Tra i risvolti interessanti della vita con un Bovaro del Bernese

figurava lo sviluppo di un’accettabile condizione atletica per reggere

allo sci nautico di terra delle passeggiate con la belva, sport a cui

l’ispettore si applicava prima di recarsi in commissariato. Il rituale

prevedeva il frustrante tentativo di indirizzare Boris verso marciapiedi

isolati, brandendo con l’altra mano una paletta king size per

raccoglierne le imponenti deiezioni.

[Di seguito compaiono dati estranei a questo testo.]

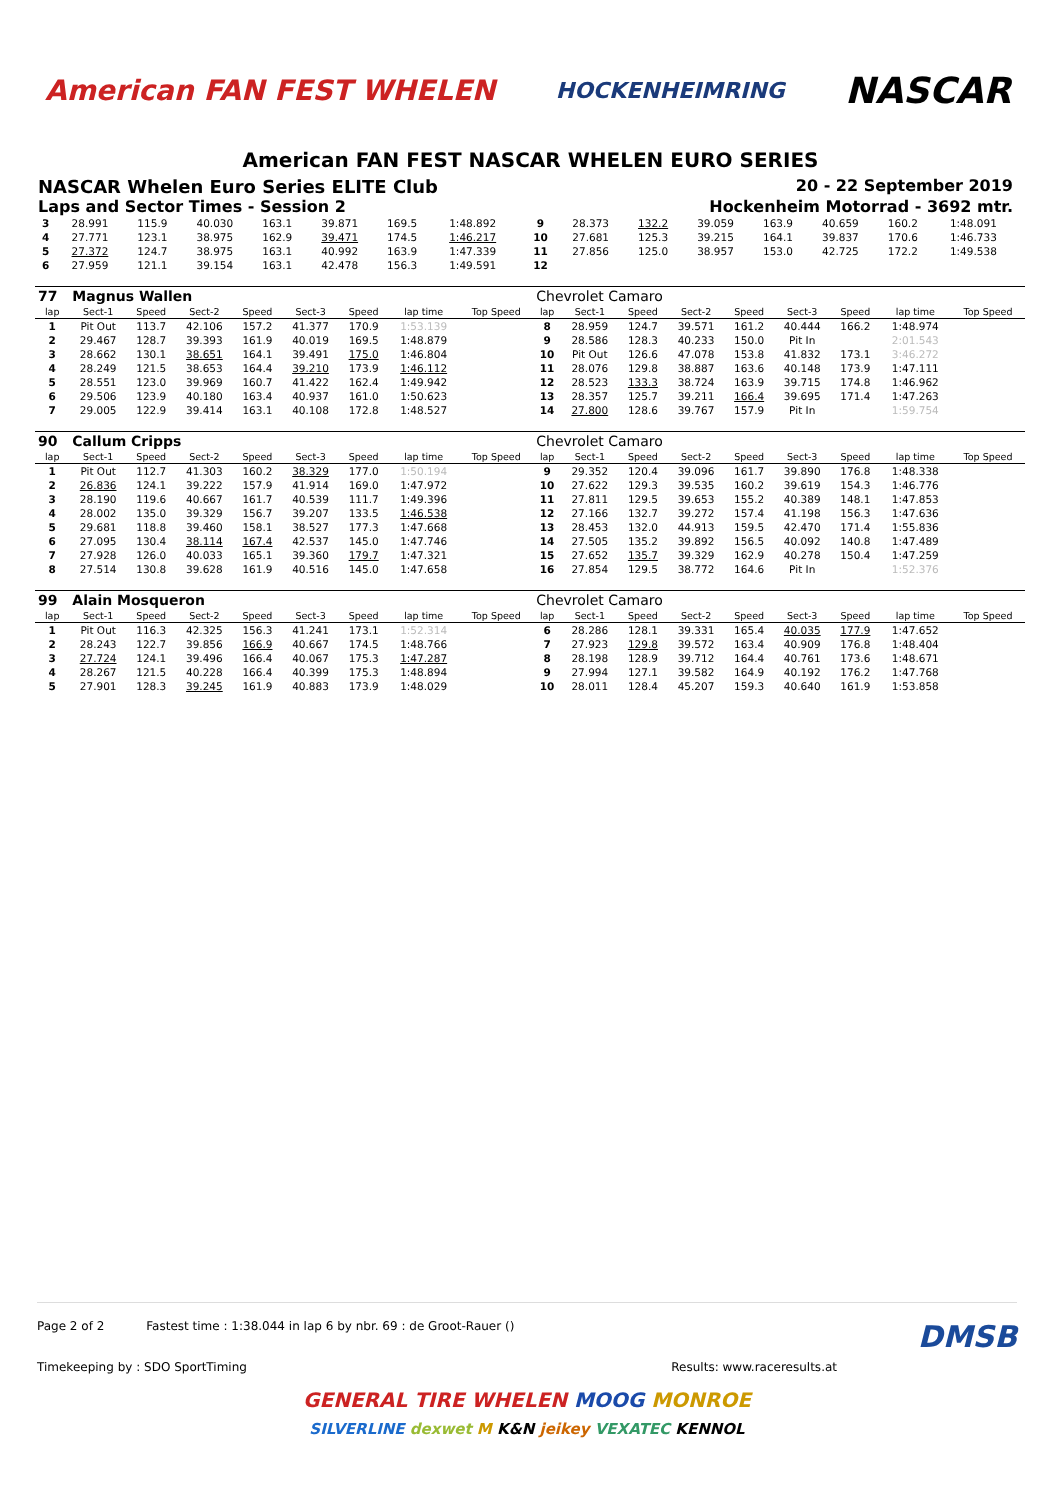American FAN FEST WHELEN HOCKENHEIMRING NASCAR
American FAN FEST NASCAR WHELEN EURO SERIES
NASCAR Whelen Euro Series ELITE Club
20 - 22 September 2019
Laps and Sector Times - Session 2
Hockenheim Motorrad - 3692 mtr.
| 3 | 28.991 | 115.9 | 40.030 | 163.1 | 39.871 | 169.5 | 1:48.892 | | 9 | 28.373 | 132.2 | 39.059 | 163.9 | 40.659 | 160.2 | 1:48.091 | |
| 4 | 27.771 | 123.1 | 38.975 | 162.9 | 39.471 | 174.5 | 1:46.217 | | 10 | 27.681 | 125.3 | 39.215 | 164.1 | 39.837 | 170.6 | 1:46.733 | |
| 5 | 27.372 | 124.7 | 38.975 | 163.1 | 40.992 | 163.9 | 1:47.339 | | 11 | 27.856 | 125.0 | 38.957 | 153.0 | 42.725 | 172.2 | 1:49.538 | |
| 6 | 27.959 | 121.1 | 39.154 | 163.1 | 42.478 | 156.3 | 1:49.591 | | 12 | | | | | | | | |
| 77 | Magnus Wallen | | | | | | | | Chevrolet Camaro | | | | | | | | |
| lap | Sect-1 | Speed | Sect-2 | Speed | Sect-3 | Speed | lap time | Top Speed | lap | Sect-1 | Speed | Sect-2 | Speed | Sect-3 | Speed | lap time | Top Speed |
| 1 | Pit Out | 113.7 | 42.106 | 157.2 | 41.377 | 170.9 | 1:53.139 | | 8 | 28.959 | 124.7 | 39.571 | 161.2 | 40.444 | 166.2 | 1:48.974 | |
| 2 | 29.467 | 128.7 | 39.393 | 161.9 | 40.019 | 169.5 | 1:48.879 | | 9 | 28.586 | 128.3 | 40.233 | 150.0 | Pit In | | 2:01.543 | |
| 3 | 28.662 | 130.1 | 38.651 | 164.1 | 39.491 | 175.0 | 1:46.804 | | 10 | Pit Out | 126.6 | 47.078 | 153.8 | 41.832 | 173.1 | 3:46.272 | |
| 4 | 28.249 | 121.5 | 38.653 | 164.4 | 39.210 | 173.9 | 1:46.112 | | 11 | 28.076 | 129.8 | 38.887 | 163.6 | 40.148 | 173.9 | 1:47.111 | |
| 5 | 28.551 | 123.0 | 39.969 | 160.7 | 41.422 | 162.4 | 1:49.942 | | 12 | 28.523 | 133.3 | 38.724 | 163.9 | 39.715 | 174.8 | 1:46.962 | |
| 6 | 29.506 | 123.9 | 40.180 | 163.4 | 40.937 | 161.0 | 1:50.623 | | 13 | 28.357 | 125.7 | 39.211 | 166.4 | 39.695 | 171.4 | 1:47.263 | |
| 7 | 29.005 | 122.9 | 39.414 | 163.1 | 40.108 | 172.8 | 1:48.527 | | 14 | 27.800 | 128.6 | 39.767 | 157.9 | Pit In | | 1:59.754 | |
| 90 | Callum Cripps | | | | | | | | Chevrolet Camaro | | | | | | | | |
| lap | Sect-1 | Speed | Sect-2 | Speed | Sect-3 | Speed | lap time | Top Speed | lap | Sect-1 | Speed | Sect-2 | Speed | Sect-3 | Speed | lap time | Top Speed |
| 1 | Pit Out | 112.7 | 41.303 | 160.2 | 38.329 | 177.0 | 1:50.194 | | 9 | 29.352 | 120.4 | 39.096 | 161.7 | 39.890 | 176.8 | 1:48.338 | |
| 2 | 26.836 | 124.1 | 39.222 | 157.9 | 41.914 | 169.0 | 1:47.972 | | 10 | 27.622 | 129.3 | 39.535 | 160.2 | 39.619 | 154.3 | 1:46.776 | |
| 3 | 28.190 | 119.6 | 40.667 | 161.7 | 40.539 | 111.7 | 1:49.396 | | 11 | 27.811 | 129.5 | 39.653 | 155.2 | 40.389 | 148.1 | 1:47.853 | |
| 4 | 28.002 | 135.0 | 39.329 | 156.7 | 39.207 | 133.5 | 1:46.538 | | 12 | 27.166 | 132.7 | 39.272 | 157.4 | 41.198 | 156.3 | 1:47.636 | |
| 5 | 29.681 | 118.8 | 39.460 | 158.1 | 38.527 | 177.3 | 1:47.668 | | 13 | 28.453 | 132.0 | 44.913 | 159.5 | 42.470 | 171.4 | 1:55.836 | |
| 6 | 27.095 | 130.4 | 38.114 | 167.4 | 42.537 | 145.0 | 1:47.746 | | 14 | 27.505 | 135.2 | 39.892 | 156.5 | 40.092 | 140.8 | 1:47.489 | |
| 7 | 27.928 | 126.0 | 40.033 | 165.1 | 39.360 | 179.7 | 1:47.321 | | 15 | 27.652 | 135.7 | 39.329 | 162.9 | 40.278 | 150.4 | 1:47.259 | |
| 8 | 27.514 | 130.8 | 39.628 | 161.9 | 40.516 | 145.0 | 1:47.658 | | 16 | 27.854 | 129.5 | 38.772 | 164.6 | Pit In | | 1:52.376 | |
| 99 | Alain Mosqueron | | | | | | | | Chevrolet Camaro | | | | | | | | |
| lap | Sect-1 | Speed | Sect-2 | Speed | Sect-3 | Speed | lap time | Top Speed | lap | Sect-1 | Speed | Sect-2 | Speed | Sect-3 | Speed | lap time | Top Speed |
| 1 | Pit Out | 116.3 | 42.325 | 156.3 | 41.241 | 173.1 | 1:52.314 | | 6 | 28.286 | 128.1 | 39.331 | 165.4 | 40.035 | 177.9 | 1:47.652 | |
| 2 | 28.243 | 122.7 | 39.856 | 166.9 | 40.667 | 174.5 | 1:48.766 | | 7 | 27.923 | 129.8 | 39.572 | 163.4 | 40.909 | 176.8 | 1:48.404 | |
| 3 | 27.724 | 124.1 | 39.496 | 166.4 | 40.067 | 175.3 | 1:47.287 | | 8 | 28.198 | 128.9 | 39.712 | 164.4 | 40.761 | 173.6 | 1:48.671 | |
| 4 | 28.267 | 121.5 | 40.228 | 166.4 | 40.399 | 175.3 | 1:48.894 | | 9 | 27.994 | 127.1 | 39.582 | 164.9 | 40.192 | 176.2 | 1:47.768 | |
| 5 | 27.901 | 128.3 | 39.245 | 161.9 | 40.883 | 173.9 | 1:48.029 | | 10 | 28.011 | 128.4 | 45.207 | 159.3 | 40.640 | 161.9 | 1:53.858 | |
Page 2 of 2 Fastest time : 1:38.044 in lap 6 by nbr. 69 : de Groot-Rauer () DMSB
Timekeeping by : SDO SportTiming Results: www.raceresults.at
GENERAL TIRE WHELEN MOOG MONROE
SILVERLINE dexwet M K&N jeikey VEXATEC KENNOL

A mo’ di colonna sonora,

risuonava un’infinita sequela di bestemmie pronunciate a fior di

labbra dal trasportato.

Quel giorno di maggio Boris si fermò all’altezza di un platano,

consentendo a Davide di rifiatare per un attimo con il braccio lungo il

fianco. Era una mattina sonnacchiosa e le vie nei paraggi della sua

abitazione erano deserte. Il poliziotto preferiva l’orario antelucano

per diradare le possibilità di incontro con altri cani, che avrebbero

rischiato di restare uccisi dall’espansività del suo. Il quartiere era

ancora sgombro da auto e scooter, e la città sembrava reggere

l’impatto di una nuova giornata.

Davide osservò l’ingresso del piccolo bar dove consumava la

colazione e decise di entrare con Boris, invece di riportarlo come al

solito a casa a masticare il divano mentre lui di sotto masticava il

cornetto.

Il locale era vuoto, e l’ispettore soddisfatto si avvicinò al bancone

per ordinare. L’animale si accucciò ai suoi piedi, spazzando il

pavimento con la coda.

«Bellissimo cane» disse una voce alla sua sinistra.

Pardo non aveva notato una donna dai capelli grigi in occhiali da

sole seduta a un tavolino con una tazza davanti. Non sopportava chi

gli rivolgeva la parola, e detestava chi lo faceva di prima mattina.